Optimal trading in electricity futures markets using approximate dynamic programming

Since the mid-20th century the Dynamic Programming (DP) algorithms showed the ability to solve optimal decisions problems. Nevertheless, the immense amount of mathematical operations involved to solve complex high dimensional problems using DP limited their use to small and or simplified real problems. In the last decades and trying to overcome the limitations of DP, many new algorithms of Approximate Dynamic (ADP) Programming emerged in different branches of science. The ADP algorithms do not enumerate and calculate every possible state of a system during the optimization process as DP algorithms do. Instead they perform an approximation of relevant features of the state space, which is iteratively improved by means of simulation and Monte Carlo methods. This technique allows the ADP algorithms to solve the dimensionality limitations of the conventional DP while retaining many of its benefits. In this paper is considered a stochastic optimization of the dynamic sell strategy of a generator, which is allowed to change during the period of analysis.
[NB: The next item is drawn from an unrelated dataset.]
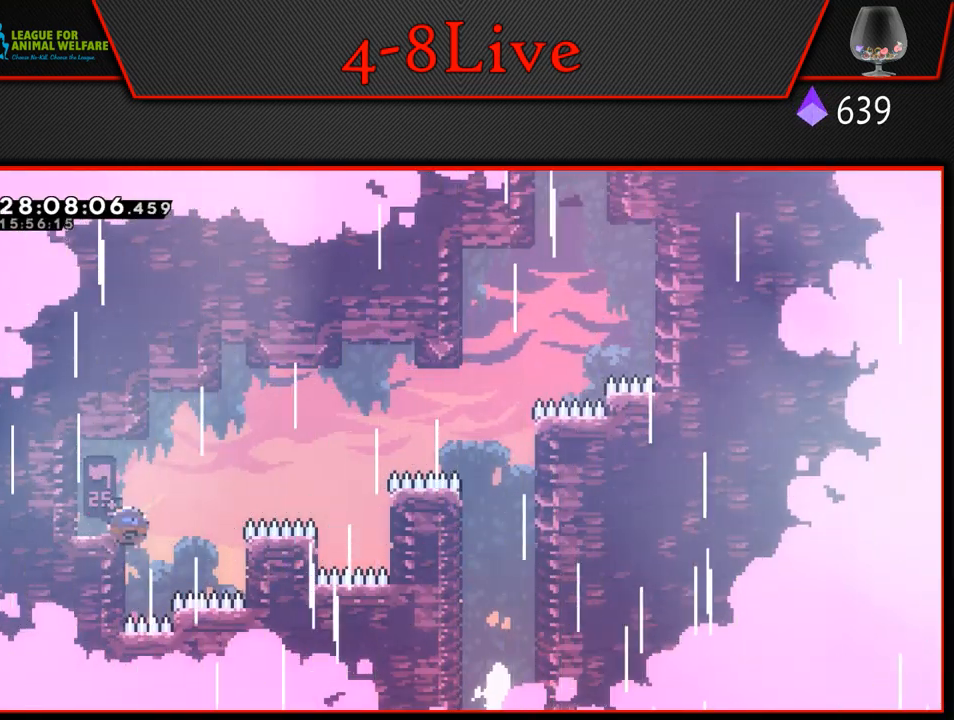
{"buttons": ["CROSS", "L1", "DPAD_UP"], "left_stick": "center", "events": [[100, "DPAD_LEFT", "up"], [133, "DPAD_RIGHT", "down"], [167, "DPAD_DOWN", "up"], [183, "CROSS", "down"], [200, "R1", "up"], [467, "DPAD_UP", "down"], [500, "DPAD_RIGHT", "up"]]}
The consequences that a present decision has on future decisions and the associated cost of this decision are taken into account. The model considers a perfectly competitive two-settlement market. The stochastic nature of the spot and future prices is modeled using a spectral representation algorithm and the availability of the generator is simulated through a 4-state markovian chronological model. The ADP algorithm implemented is validated against a DP algorithm for a simplified case and then used to solve a complete model of decision. For the risk measure, a high moment risk metric is used to approximate the CVaR.